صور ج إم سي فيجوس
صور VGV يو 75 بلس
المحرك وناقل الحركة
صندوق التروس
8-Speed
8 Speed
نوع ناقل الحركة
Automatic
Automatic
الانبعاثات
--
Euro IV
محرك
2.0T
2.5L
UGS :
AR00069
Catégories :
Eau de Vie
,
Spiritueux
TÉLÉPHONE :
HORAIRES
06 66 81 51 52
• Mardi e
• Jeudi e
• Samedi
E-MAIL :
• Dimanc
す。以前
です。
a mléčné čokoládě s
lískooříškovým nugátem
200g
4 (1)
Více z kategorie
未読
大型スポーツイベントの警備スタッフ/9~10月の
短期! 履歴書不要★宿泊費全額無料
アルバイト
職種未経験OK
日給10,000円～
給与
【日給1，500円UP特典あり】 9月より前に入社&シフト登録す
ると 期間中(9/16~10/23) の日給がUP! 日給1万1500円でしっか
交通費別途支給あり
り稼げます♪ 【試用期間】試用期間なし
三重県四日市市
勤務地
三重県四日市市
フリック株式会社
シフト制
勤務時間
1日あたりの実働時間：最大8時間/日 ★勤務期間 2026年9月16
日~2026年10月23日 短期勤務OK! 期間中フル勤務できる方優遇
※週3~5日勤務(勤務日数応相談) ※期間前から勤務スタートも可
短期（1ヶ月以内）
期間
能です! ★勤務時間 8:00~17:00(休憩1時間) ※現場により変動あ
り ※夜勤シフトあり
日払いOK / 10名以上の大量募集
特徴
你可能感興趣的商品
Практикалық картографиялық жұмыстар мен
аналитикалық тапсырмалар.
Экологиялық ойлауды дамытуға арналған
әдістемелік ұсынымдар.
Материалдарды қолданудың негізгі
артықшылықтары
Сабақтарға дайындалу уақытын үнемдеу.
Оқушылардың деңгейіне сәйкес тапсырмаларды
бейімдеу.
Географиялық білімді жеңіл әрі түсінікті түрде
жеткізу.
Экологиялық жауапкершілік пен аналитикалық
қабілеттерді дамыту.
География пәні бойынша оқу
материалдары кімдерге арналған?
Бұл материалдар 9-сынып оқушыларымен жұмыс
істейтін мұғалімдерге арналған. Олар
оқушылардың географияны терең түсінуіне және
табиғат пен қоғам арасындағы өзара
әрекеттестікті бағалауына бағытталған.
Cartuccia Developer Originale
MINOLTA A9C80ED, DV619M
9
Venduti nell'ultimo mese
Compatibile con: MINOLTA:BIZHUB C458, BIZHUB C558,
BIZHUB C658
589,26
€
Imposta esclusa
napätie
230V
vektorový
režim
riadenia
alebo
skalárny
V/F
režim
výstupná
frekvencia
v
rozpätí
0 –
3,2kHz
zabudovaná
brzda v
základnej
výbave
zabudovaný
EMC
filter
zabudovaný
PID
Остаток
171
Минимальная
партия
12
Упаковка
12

AIM OF THE TASK
Copy the rows verbatim from the first line up to and including the line with "әрекеттестікті бағалауына бағытталған.".

SOLUTION TO THIS EXERCISE
صور ج إم سي فيجوس
صور VGV يو 75 بلس
المحرك وناقل الحركة
صندوق التروس
8-Speed
8 Speed
نوع ناقل الحركة
Automatic
Automatic
الانبعاثات
--
Euro IV
محرك
2.0T
2.5L
UGS :
AR00069
Catégories :
Eau de Vie
,
Spiritueux
TÉLÉPHONE :
HORAIRES
06 66 81 51 52
• Mardi e
• Jeudi e
• Samedi
E-MAIL :
• Dimanc
す。以前
です。
a mléčné čokoládě s
lískooříškovým nugátem
200g
4 (1)
Více z kategorie
未読
大型スポーツイベントの警備スタッフ/9~10月の
短期! 履歴書不要★宿泊費全額無料
アルバイト
職種未経験OK
日給10,000円～
給与
【日給1，500円UP特典あり】 9月より前に入社&シフト登録す
ると 期間中(9/16~10/23) の日給がUP! 日給1万1500円でしっか
交通費別途支給あり
り稼げます♪ 【試用期間】試用期間なし
三重県四日市市
勤務地
三重県四日市市
フリック株式会社
シフト制
勤務時間
1日あたりの実働時間：最大8時間/日 ★勤務期間 2026年9月16
日~2026年10月23日 短期勤務OK! 期間中フル勤務できる方優遇
※週3~5日勤務(勤務日数応相談) ※期間前から勤務スタートも可
短期（1ヶ月以内）
期間
能です! ★勤務時間 8:00~17:00(休憩1時間) ※現場により変動あ
り ※夜勤シフトあり
日払いOK / 10名以上の大量募集
特徴
你可能感興趣的商品
Практикалық картографиялық жұмыстар мен
аналитикалық тапсырмалар.
Экологиялық ойлауды дамытуға арналған
әдістемелік ұсынымдар.
Материалдарды қолданудың негізгі
артықшылықтары
Сабақтарға дайындалу уақытын үнемдеу.
Оқушылардың деңгейіне сәйкес тапсырмаларды
бейімдеу.
Географиялық білімді жеңіл әрі түсінікті түрде
жеткізу.
Экологиялық жауапкершілік пен аналитикалық
қабілеттерді дамыту.
География пәні бойынша оқу
материалдары кімдерге арналған?
Бұл материалдар 9-сынып оқушыларымен жұмыс
істейтін мұғалімдерге арналған. Олар
оқушылардың географияны терең түсінуіне және
табиғат пен қоғам арасындағы өзара
әрекеттестікті бағалауына бағытталған.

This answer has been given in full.